Iron Reject on the GPX Series metal detector

To use Iron Reject, you need to use a Double-D coil, with the Coil/Rx switch on Double-D. The standard 11-inch Double-D coil works great, but the optional 10 x 5-inch Commander Double-D is even better in real trashy spots. You should also use Fixed Ground Balance for consistent results, and your Timing selection should match the ground conditions, but in most circumstances the Normal Timing will provide good results.

To activate Iron Reject, highlight it in the menu and turn the setting knob and select an Iron Reject level. The level controls how cautious or aggressive you want the Iron Reject to be:

A high level of Iron Reject is very aggressive and will blank on weaker ferrous targets, but some good targets (e.g. gold coated in ironstone) could be mistaken as ferrous. Settings of 7 and above should only be used in very high trash areas, or when using the detector searching for coins and relics.

A low level of Iron Reject requires a stronger signal before ferrous rejection occurs.
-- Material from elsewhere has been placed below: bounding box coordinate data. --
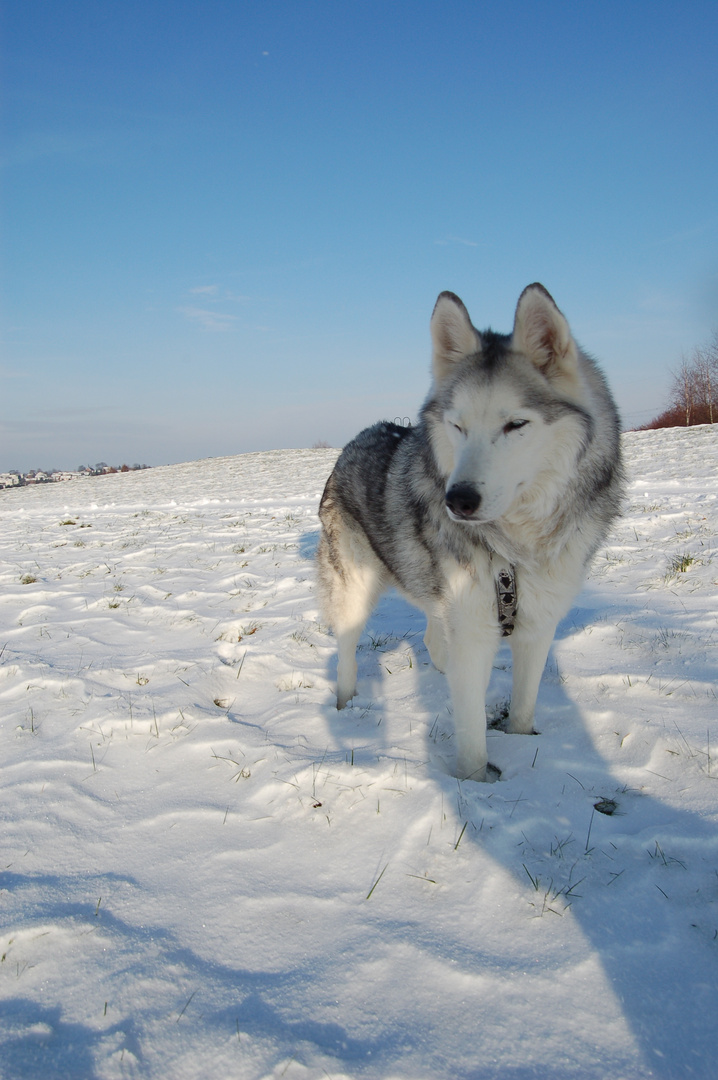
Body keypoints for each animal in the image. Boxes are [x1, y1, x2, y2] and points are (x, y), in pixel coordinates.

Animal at [317, 282, 626, 781]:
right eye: (457, 426)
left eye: (516, 424)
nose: (457, 500)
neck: (515, 549)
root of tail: (357, 438)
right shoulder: (473, 628)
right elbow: (472, 743)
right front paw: (476, 786)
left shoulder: (537, 628)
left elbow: (522, 710)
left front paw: (519, 749)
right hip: (354, 589)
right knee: (346, 649)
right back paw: (346, 710)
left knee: (433, 639)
Very weak ferrous target responses will give normal ‘all metal’ type signals, but the risk of rejecting a gold nugget is greatly reduced.

When detecting with Iron Reject, it is important that you test a target from a couple of directions. If a long thin object like a nail lies parallel to the overlap winding of the Double-D coil, the target can be read as being non-ferrous. By sweeping at 900 to the first sweep, a more accurate discrimination can be obtained.

Caution
When using Iron Reject, only ignore target signals that are definitely blanking. If the signal is broken but not completely blanking, then dig it up or at least dig closer and re-test. If you have to dig down fairly deep, it can be hard to sweep the coil cleanly side to side, so at this point it is probably safer to dig the target out.

Understanding the Iron Reject feature should allow you to detect in areas that other operators have avoided, meaning there’s a good chance that gold and relics are waiting to be found!